Adanya potongan pajak dan adanya bantuan kredit usaha bagi dengan bunga rendah
bagi perusahaan-perusahaan startup.
Pembentukan
badan-badan inkubator bisnis di lingkungan kampus juga dapat mendukung
kebangkitan entrepreneurship. Dimana kita tahu lingkungan kampus adalah
gudangnya ide dan inovasi. Sangat sayang sekali jika tidak didukung untuk
menjadi besar.
Pendidikan
dan pelatihan entrepreneurship harus diberikan secara terstruktur sejak bangku
kuliah. Tidak hanya berbentuk seminar sehari tetapi harus benar-benar menghasilkan
produk jadi.

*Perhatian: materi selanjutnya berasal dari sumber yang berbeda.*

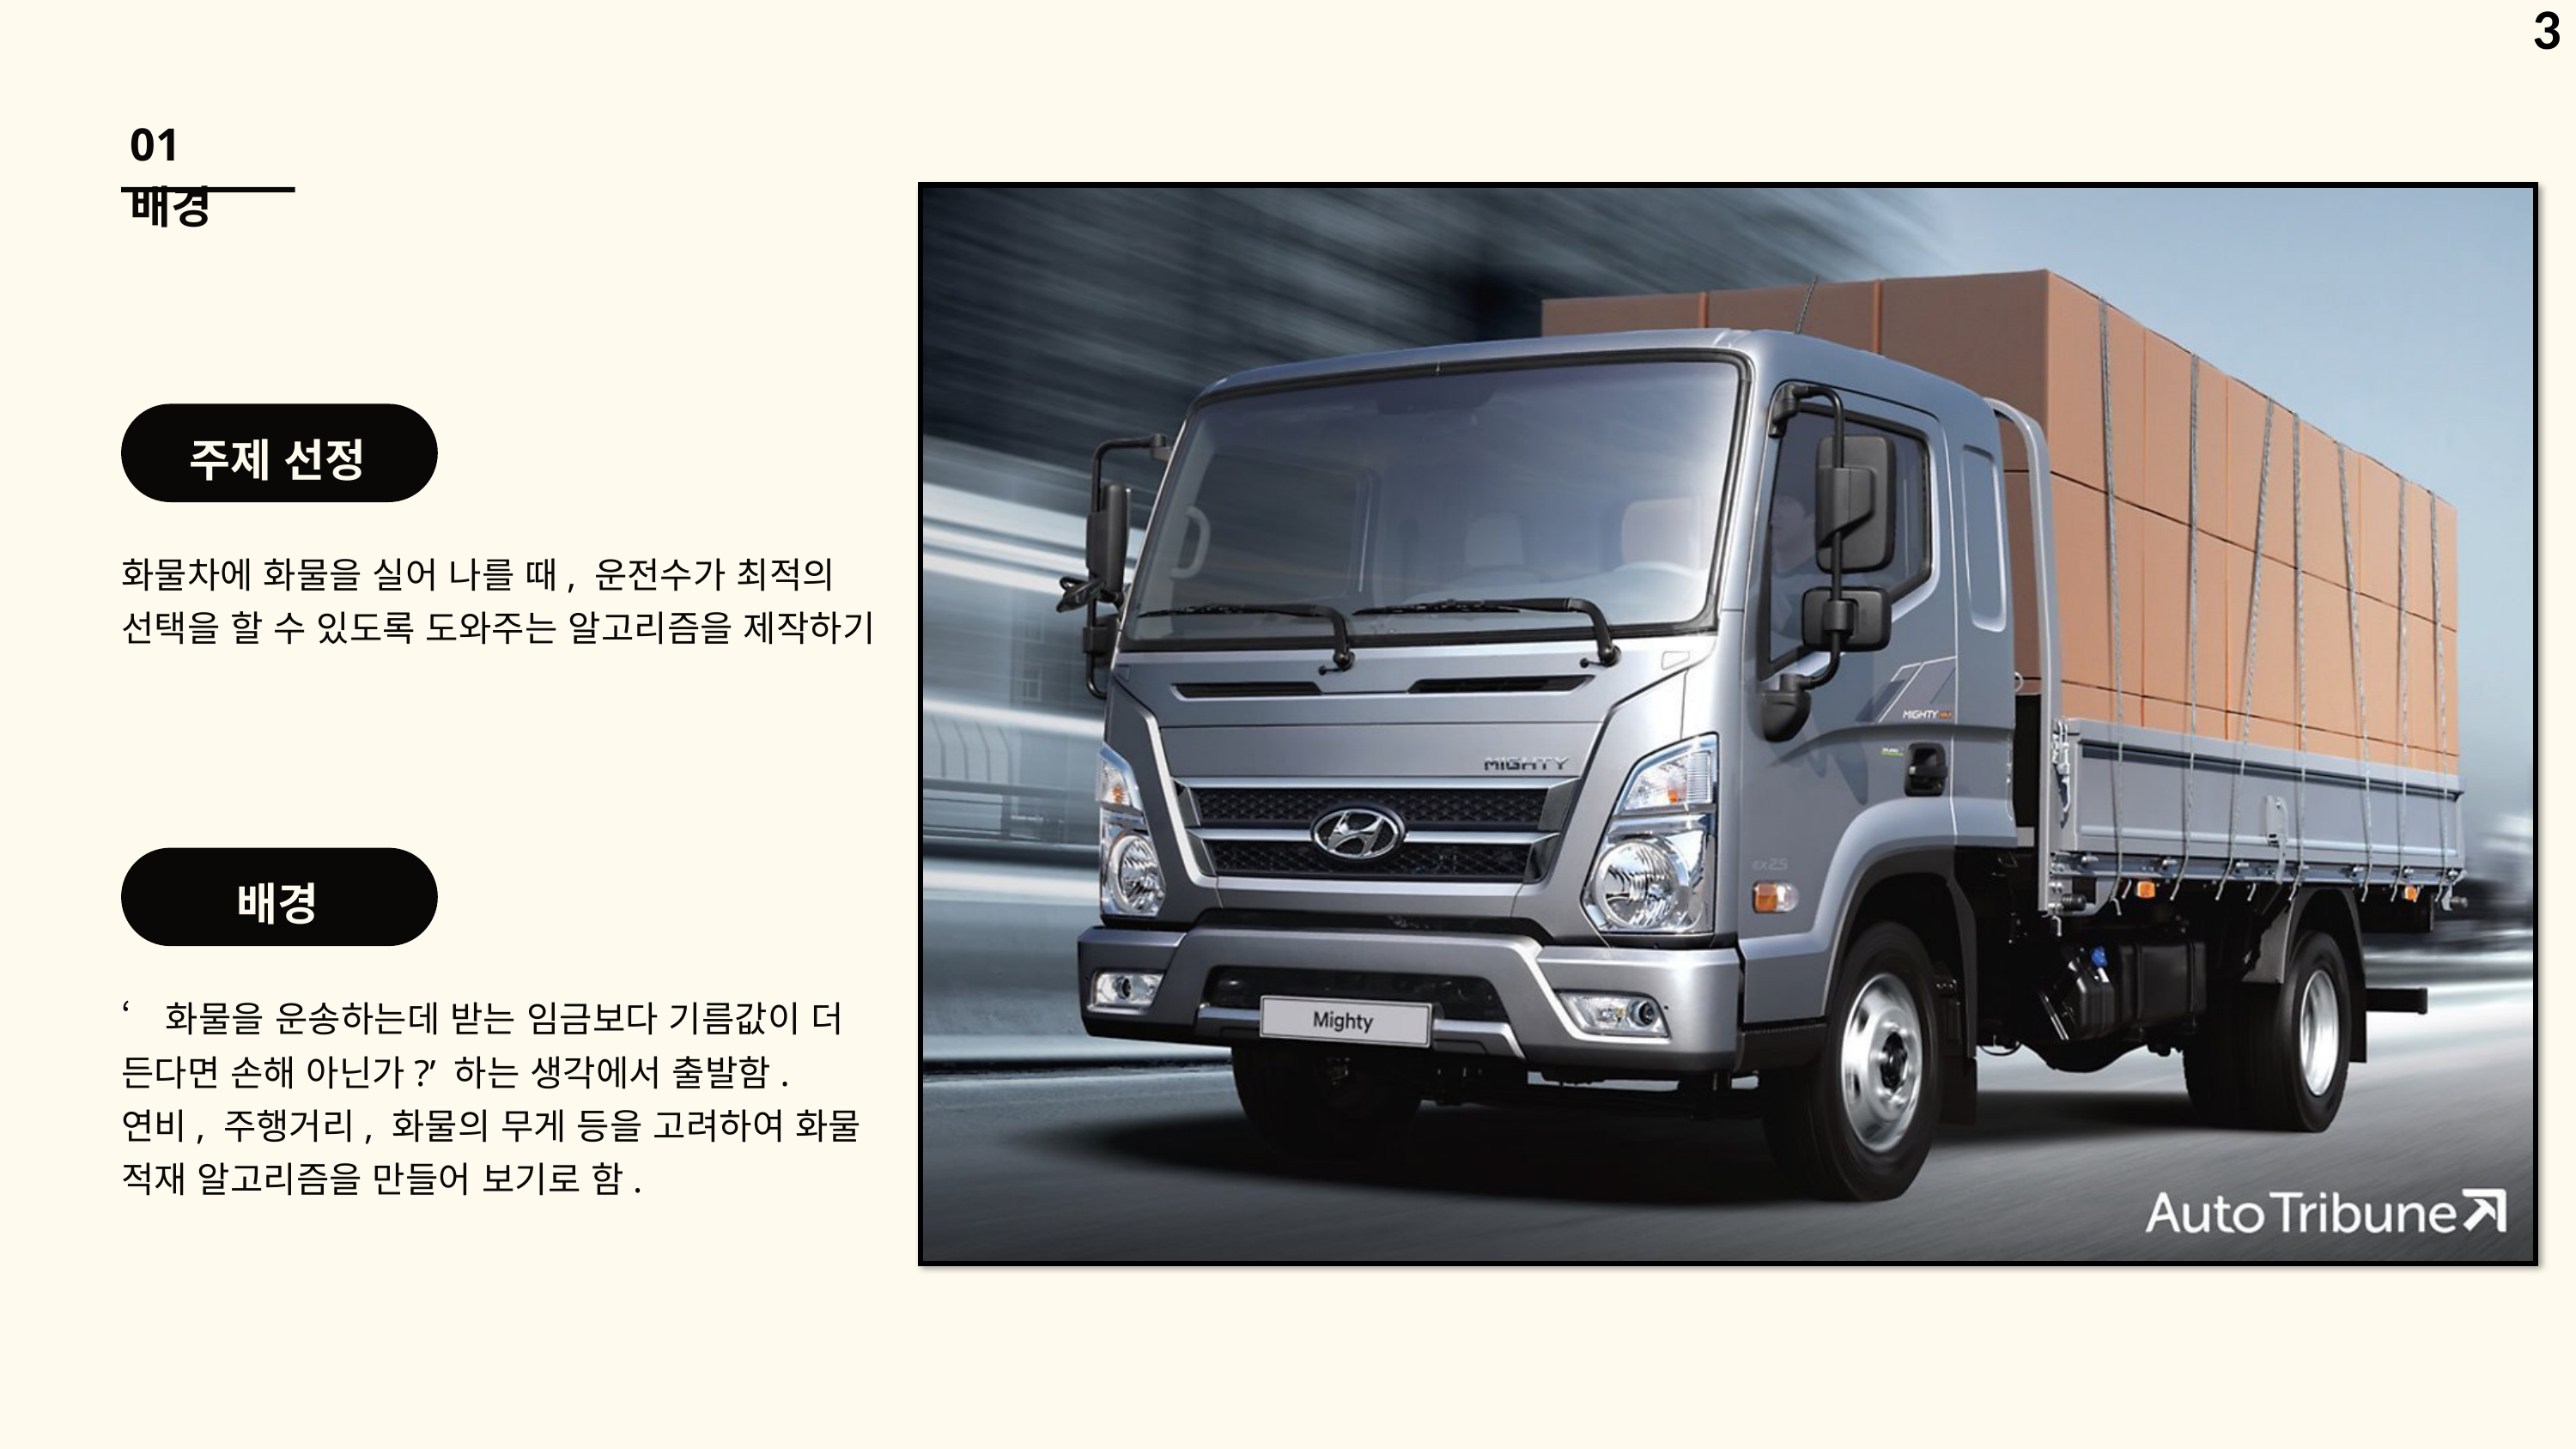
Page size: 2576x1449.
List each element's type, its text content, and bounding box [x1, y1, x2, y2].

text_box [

Sangat perlu adanya kolaborasi dari fakultas-fakultas bisnis dan
manajemen dan fakultas-fakultas eksakta (teknik, mipa, teknologi hasil
pertanian dll) untuk bisa menelurkan produk-produk yang inovatif dan berdaya
jual tinggi.
Pihak industri
pun diharapkan turut berpartisipasi dengan berkolaborasi dengan universitas
untuk mengadakan riset. Tidak hanya mengerjakan proyek yang bersifat support tetapi benar-benar bekerjasama
dalam pengembangan core bisnis
perusahaan tersebut. Dengan dukungan dari lingkungan sosial, politik dan budaya
niscaya tidak lama lagi Indonesia akan penuh dengan entrepreneur yang penuh
dengan kreatifitas.
4. Kesimpulan
Jumlah
entrepreneur melonjak tajam dari 0,18 % pada tahun 2009 menjadi 1,56% pada
Januari 2012. Pemerintah mentargetkan Indonesia mencapai 2% entrepreneur pada
tahun 2014. Akan tetapi indonesia masih tertinggal jauh apabila dibandingkan
dengan negara Asia lainnya seperti China dan Jepang, Malaysia dan
Singapura.
Ada tiga
faktor yang secara signifikan memberikan pengaruh dan kontrol perkembangan
entrepreneurship di Indonesia yaitu faktor politik, sosial dan budaya.
Beberapa
solusi dapat dilakukan untuk menggiatkan entrepreneurship di Indonesia. Semua
pihak dari pemerintah, pendidikan/universitas dan industri harus berkolaborasi
secara bersama-sama demi suksesnya entrepreneurship di Indonesia.